The reality is, as we’ve pointed out before, an enormous amount of business activity is subject to the top two rates. More than half of all business income is taxed at the individual rates (S corporations, partnership, and sole proprietorships), and more than two-thirds of that income is taxed at the top two rates, which means more than one-third of all business income earned in the United States will be subject to higher tax rates under the President’s plan. As the Tax Foundation points out, more than half the new revenues collected from the higher rates would come from business income.

Moreover, those higher rates are going to be applied to a larger tax base. Under proposals put forward by the President and/or the Chairman of the House Ways and Means Committee, the business tax base will be broadened by eliminating or restricting deferral, LIFO accounting, Section 199 deductions, and many other deductions used by business.
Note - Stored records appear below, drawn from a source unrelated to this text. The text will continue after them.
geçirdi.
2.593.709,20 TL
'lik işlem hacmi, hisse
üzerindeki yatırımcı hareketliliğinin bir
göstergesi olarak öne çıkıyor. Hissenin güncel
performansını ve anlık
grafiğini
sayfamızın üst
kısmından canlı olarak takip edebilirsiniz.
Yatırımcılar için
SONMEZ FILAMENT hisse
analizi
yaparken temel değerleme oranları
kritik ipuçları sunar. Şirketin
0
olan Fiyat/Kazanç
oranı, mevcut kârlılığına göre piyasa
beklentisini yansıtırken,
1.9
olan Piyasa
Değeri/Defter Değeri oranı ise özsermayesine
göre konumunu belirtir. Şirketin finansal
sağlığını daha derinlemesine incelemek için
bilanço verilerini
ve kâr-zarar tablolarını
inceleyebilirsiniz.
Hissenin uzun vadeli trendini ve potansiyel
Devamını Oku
Finally, the President’s budget proposes to reinstate the old PEP and Pease rules. These rules phased out the personal exemptions and capped itemized deductions, respectively. Their net impact is to raise the base on which tax rates apply and would increase the number of taxpayers subject to the top two rates, including those who are small business owners.

So the cumulative result of these proposals would be to dramatically raise both the tax rate and tax base for a large percentage of business income earned in the United States. There’s no way to minimize the negative effect of that.

Obama Budget Limits LIFO

Speaking of base broadening, the budget outlined last week by the Obama Administration calls for repealing LIFO. Exactly how he would structure this repeal is unclear — the only reference to the policy is back in the revenue tables.
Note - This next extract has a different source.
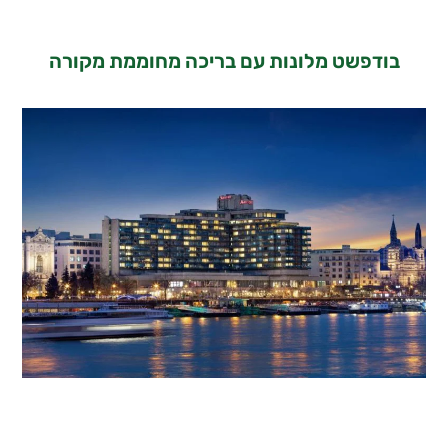
בודפשט מלונות עם בריכה מחוממת מקורה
According to the revenue score, the proposal would increase tax collections by $61 billion beginning in 2012, or just about half of the projected tax increase from the provision included in the 2007 Rangel -Mother of All Tax Bills’ legislation ($105 billion).

The Rangel provision applied to all businesses — large and small — using LIFO inventory accounting rules and gave them an eight year period to pay taxes on their accumulated LIFO reserves. (Keep in mind, repealing LIFO is a double whammy for LIFO businesses — their annual taxes go up moving forward but they are also on the hook to pay back-taxes on their accumulated LIFO reserves.)

Until the Treasury Department issues its “Blue Book” to describe all the tax provisions in the Administration’s budget, we won’t know for sure how the Obama repeal differs from the Rangel repeal. They might have limited the change to publicly-held companies, or eliminated the retroactive tax on LIFO reserves.

At this point, however, such differences are meaningless, since whatever President Obama proposes will have to go through Chairman Rangel’s committee anyway.

The headline here, which should be noted by every LIFO business and their accountants, is that the President of the United States, the Chairman of the Ways and Means Committee, the Securities and Exchange Commission, the Financial Standards Accounting Board, and the Joint Committee on Taxation have all weighed in recently against LIFO in one form or another.

The case against LIFO is a wholly contrived money-grab, but with that lineup against us, you might want to begin making contingency plans.